Page:Boylesve - Le Parfum des îles Borromées, 1902.djvu/108

La bibliothèque libre.
Le texte de cette page a été corrigé et est conforme au fac-similé.

— Qu’illusion ! interjeta le clergyman ; mais, monsieur, vous oubliez que la femme est mentionnée formellement dans l’Écriture…

— La femme n’est qu’illusion ! poursuivit le poète anglais. J’entends la femme en tant que puissance séductrice. Car elle n’est en réalité ni aimable ni belle ; elle est bornée dans son esprit, et, à plusieurs titres, disgracieuse en sa chair. Je m’abstiens d’insister sur les imperfections de son corps, qui n’ont d’égale que l’outrecuidante présomption de beauté qu’elle en tire. À force de voiler ses prétendus charmes, on lui a persuadé et on nous a persuadé qu’elle en a. Les anciens, plus familiers que nous avec l’aspect du corps féminin, lui donnaient rarement la préférence. Le christianisme, pour éviter de pareilles déviations dans les choix, a fait de la femme un « porte-parure » en la couvrant à outrance de tissus et d’ornements propres jadis à attirer l’attention du menu peuple sur les idoles. Peut-être ne fut-ce pas assez, car c’est de peur qu’on ne se détournât d’elle qu’il incarna en elle le péché. Ruse sublime ! ornement incomparable ! et la plus merveilleuse trouvaille psychologique issue de la cervelle humaine ! Brillante et dangereuse, la femme devenait un excitant des plus nobles facultés de l’homme : la bravoure et le goût du beau. Les verroteries nous fascinent ; le péril nous exalte ; et le culte moderne de la femme est fait de cette double exploitation de notre crédulité.

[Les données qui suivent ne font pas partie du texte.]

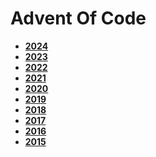 # Advent Of Code

* __[2024](/nixternal/AdventOfCode/tree/2024)__
* __[2023](/nixternal/AdventOfCode/tree/2023)__
* __[2022](/nixternal/AdventOfCode/tree/2022)__
* __[2021](/nixternal/AdventOfCode/tree/2021)__
* __[2020](/nixternal/AdventOfCode/tree/2020)__
* __[2019](/nixternal/AdventOfCode/tree/2019)__
* __[2018](/nixternal/AdventOfCode/tree/2018)__
* __[2017](/nixternal/AdventOfCode/tree/2017)__
* __[2016](/nixternal/AdventOfCode/tree/2016)__
* __[2015](/nixternal/AdventOfCode/tree/2015)__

— Mais, monsieur, s’écria le révérend Lovely en se bouchant les oreilles, vous n’avez donc pas reçu le baptême, ni ouvert l’Écriture ? Il y est dit…

— Je trouve notre poète très amusant, dit M. de Chandoyseau ; je regrette seulement que ma femme ne soit pas là, car elle apprécie beaucoup la philosophie de monsieur.